Dissecting the neural divide: A continuous neurectoderm gives rise to the olfactory placode and bulb

Abstract

The olfactory epithelia arise from morphologically identifiable structures called olfactory placodes. Sensory placodes are generally described as being induced from the ectoderm, suggesting that their development is separate from the coordinated cell movements generating the central nervous system. Previously, we have shown that the olfactory placodes arise from a large field of cells bordering the telencephalic precursors in the neural plate, and that cell movements, not cell division, underlie olfactory placode morphogenesis. Subsequently by image analysis, cells were tracked as they moved in the continuous sheet of neurectoderm, giving rise to the peripheral (olfactory organs) and central (olfactory bulbs) nervous system (Torres-Paz and Whitlock, 2014). These studies lead to a model in which the olfactory epithelia develop from within the border of the neural plate and are a neural tube derivative, similar to the retina of the eye (Torres-Paz and Whitlock, 2014;Whitlock, 2008).
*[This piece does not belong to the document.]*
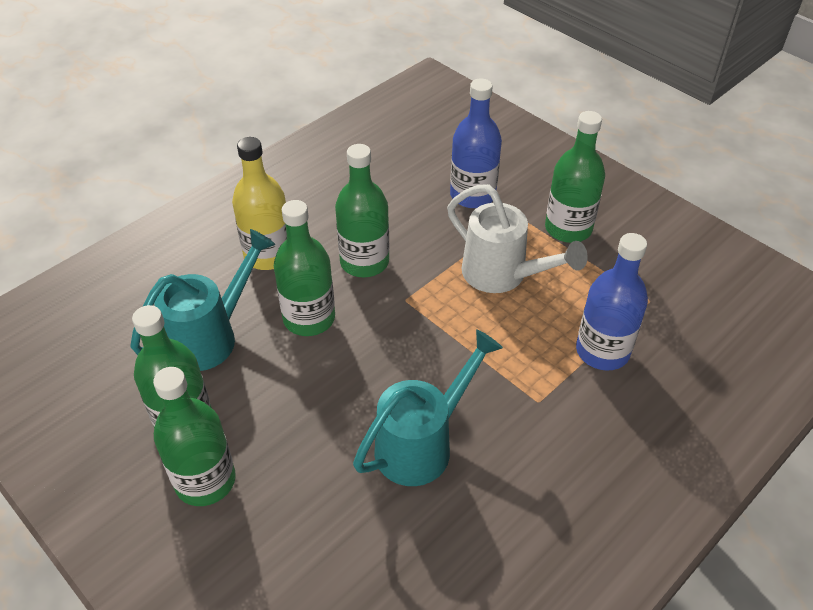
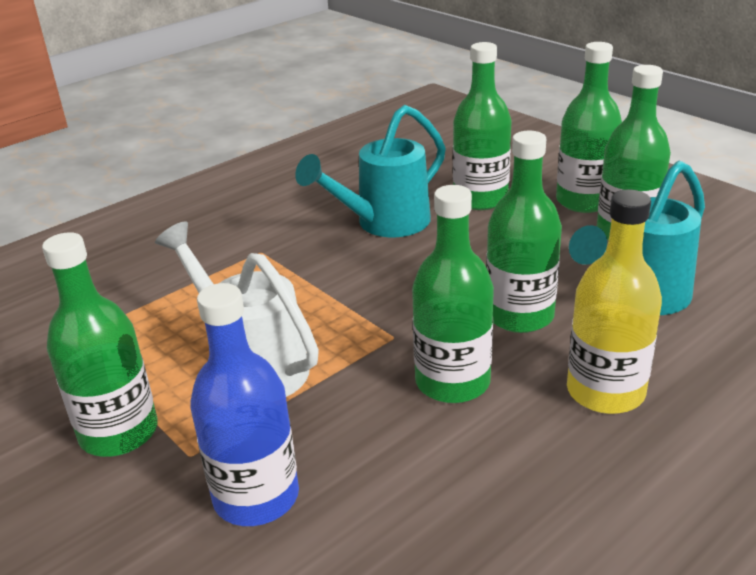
camera: 175 degrees left, 15 degrees down
blue bottle [576,233,648,371] -> none
none -> green bottle [453,42,512,210]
Here, we show that randomly generated clones of cells extend across the morphologically differentiated olfactory placodes/olfactory bulbs, and test the hypothesis that these structures are patterned by a different level of distal-less (dlx) gene expression, subdividing the anterior neurectoderm into olfactory placode precursors (high Dlx expression) and olfactory bulb precursors (lower Dlx expression). Manipulation of DLX protein and RNA levels resulted in morphological changes in the size of the olfactory epithelia and olfactory bulb. Thus, the olfactory epithelia and bulbs arise from a common neurectodermal region and develop in concert through coordinated morphological movements.